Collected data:
• • • • •
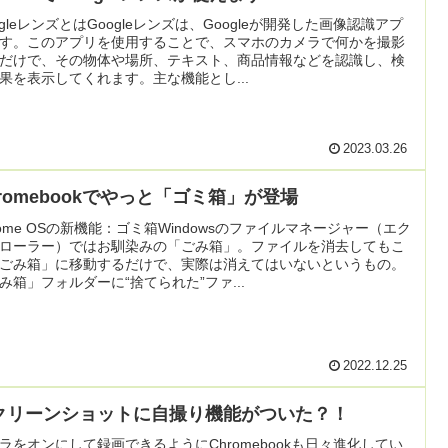
ogleレンズとはGoogleレンズは、Googleが開発した画像認識アプ
す。このアプリを使用することで、スマホのカメラで何かを撮影
だけで、その物体や場所、テキスト、商品情報などを認識し、検
果を表示してくれます。主な機能とし...
2023.03.26
hromebookでやっと「ゴミ箱」が登場
rome OSの新機能：ゴミ箱Windowsのファイルマネージャー（エク
ローラー）ではお馴染みの「ごみ箱」。ファイルを消去してもこ
ごみ箱」に移動するだけで、実際は消えてはいないというもの。
み箱」フォルダーに“捨てられた”ファ...
2022.12.25
クリーンショットに自撮り機能がついた？！
ラをオンにして録画できるようにChromebookも日々進化してい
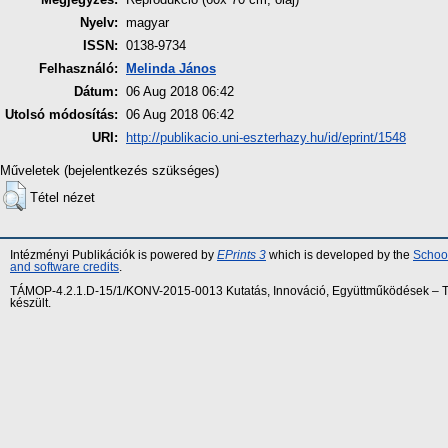
Nyelv:
magyar
ISSN:
0138-9734
Felhasználó:
Melinda János
Dátum:
06 Aug 2018 06:42
Utolsó módosítás:
06 Aug 2018 06:42
URI:
http://publikacio.uni-eszterhazy.hu/id/eprint/1548
Műveletek (bejelentkezés szükséges)
Tétel nézet
Intézményi Publikációk is powered by
EPrints 3
which is developed by the
School
and software credits
.
TÁMOP-4.2.1.D-15/1/KONV-2015-0013 Kutatás, Innováció, Együttműködések – Tár
készült.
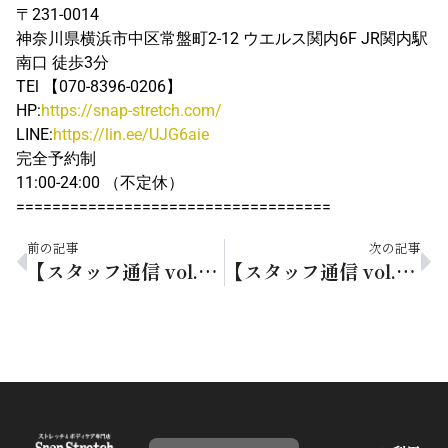
〒231-0014
神奈川県横浜市中区常盤町2-12 ウエルス関内6F JR関内駅
南口 徒歩3分
TEl 【070-8396-0206】
HP:
https://snap-stretch.com/
LINE:
https://lin.ee/UJG6aie
完全予約制
11:00-24:00 （不定休）
===================================
前の記事
次の記事
【スタッフ通信 vol.36】塩のこだわり
【スタッフ通信 vol.37】Happy holidays!!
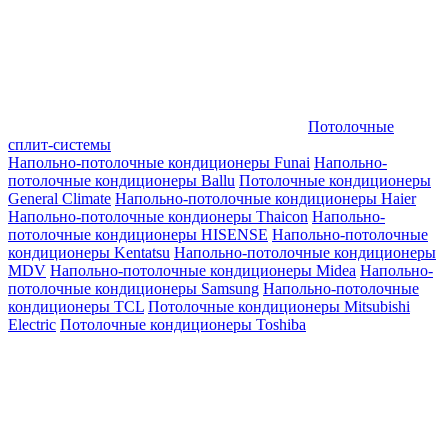
Потолочные
сплит-системы
Напольно-потолочные кондиционеры Funai
Напольно-
потолочные кондиционеры Ballu
Потолочные кондиционеры
General Climate
Напольно-потолочные кондиционеры Haier
Напольно-потолочные кондионеры Thaicon
Напольно-
потолочные кондиционеры HISENSE
Напольно-потолочные
кондиционеры Kentatsu
Напольно-потолочные кондиционеры
MDV
Напольно-потолочные кондиционеры Midea
Напольно-
потолочные кондиционеры Samsung
Напольно-потолочные
кондиционеры TCL
Потолочные кондиционеры Mitsubishi
Electric
Потолочные кондиционеры Toshiba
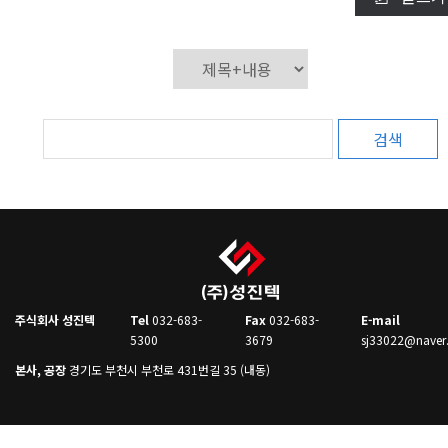
검색
주식회사 성진텍
Tel
032-683-
Fax
032-683-
E-mail
5300
3679
sj33022@naver
본사, 공장
경기도 부천시 부천로 431번길 35 (내동)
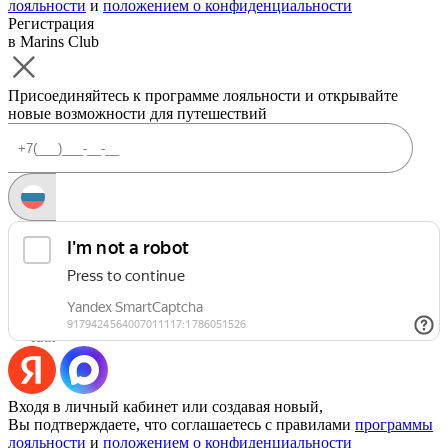
лояльности
и
положением о конфиденциальности
Регистрация
в Marins Club
Присоединяйтесь к программе лояльности и открывайте
новые возможности для путешествий
Запросить код
Уже есть аккаунт?
Войти
Или
Входя в личный кабинет или создавая новый,
Вы подтверждаете, что соглашаетесь с правилами
программы
лояльности
и
положением о конфиденциальности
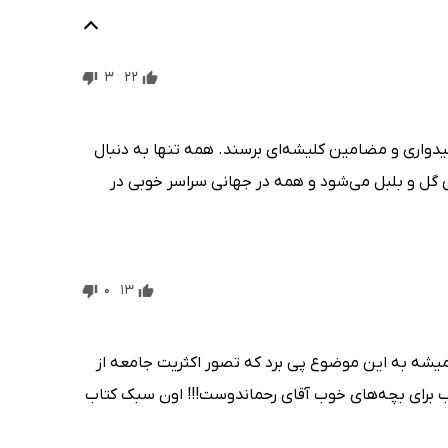
3
22
میدواری و مضامین کلیشه‌ای برسند. همه تنها به دنبال
ی گل و بلبل می‌شود و همه در جهانی سراسر خوبی در
0
13
ت میشه به این موضوع پی برد که تصور اکثریت جامعه از
ب برای بچه‌های خوب آقای رحماندوست!!! اون سبک کتاب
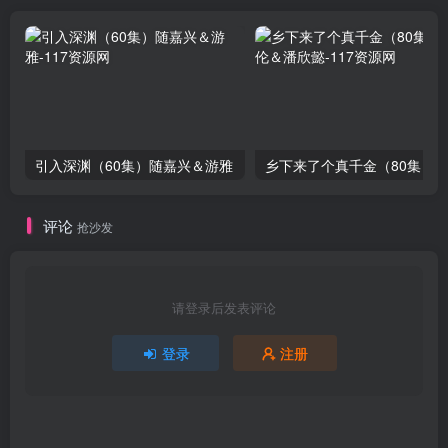
引入深渊（60集）随嘉兴＆游雅
评论
抢沙发
请登录后发表评论
登录
注册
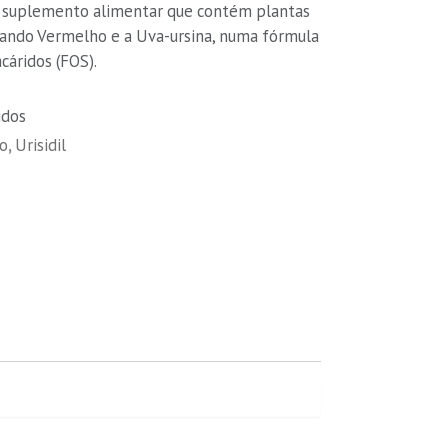
suplemento alimentar que contém plantas
rando Vermelho e a Uva-ursina, numa fórmula
cáridos (FOS).
idos
io
,
Urisidil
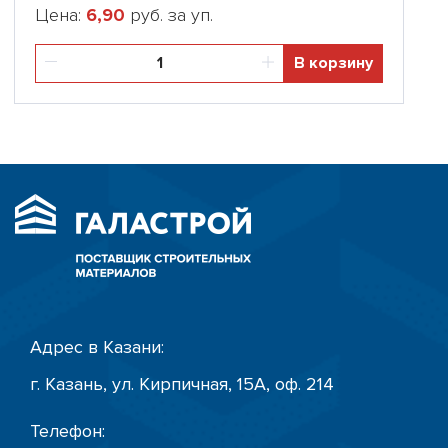
Цена:
6,90
руб. за уп.
В корзину
Адрес в Казани:
г. Казань, ул. Кирпичная, 15А, оф. 214
Телефон:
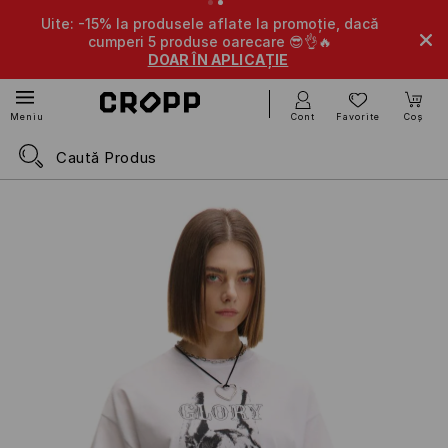
Uite: -15% la produsele aflate la promoție, dacă
-10% la pr
cumperi 5 produse oarecare 😎👌🔥
DOAR ÎN APLICAȚIE
Cont
Favorite
Coș
Meniu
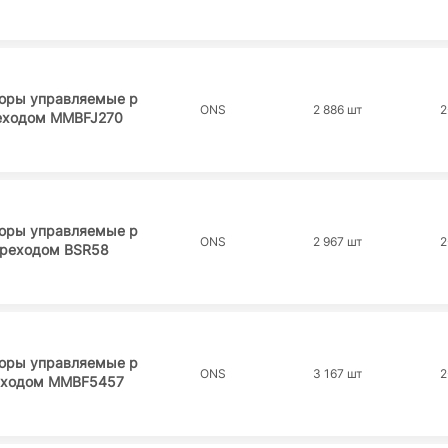
торы управляемые p
ONS
2 886 шт
2
реходом MMBFJ270
торы управляемые p
ONS
2 967 шт
2
ереходом BSR58
торы управляемые p
ONS
3 167 шт
2
еходом MMBF5457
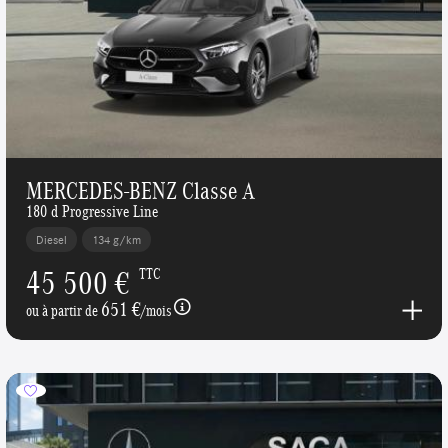
MERCEDES-BENZ Classe A
180 d Progressive Line
Diesel
134 g/km
45 500 €
TTC
651 €
ou à partir de
/mois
• • • • •
* [Directions]: The lines above that hold the word "https" are the ones to copy.

* [Solved problem]:
https://snap-stretch.com/
https://lin.ee/UJG6aie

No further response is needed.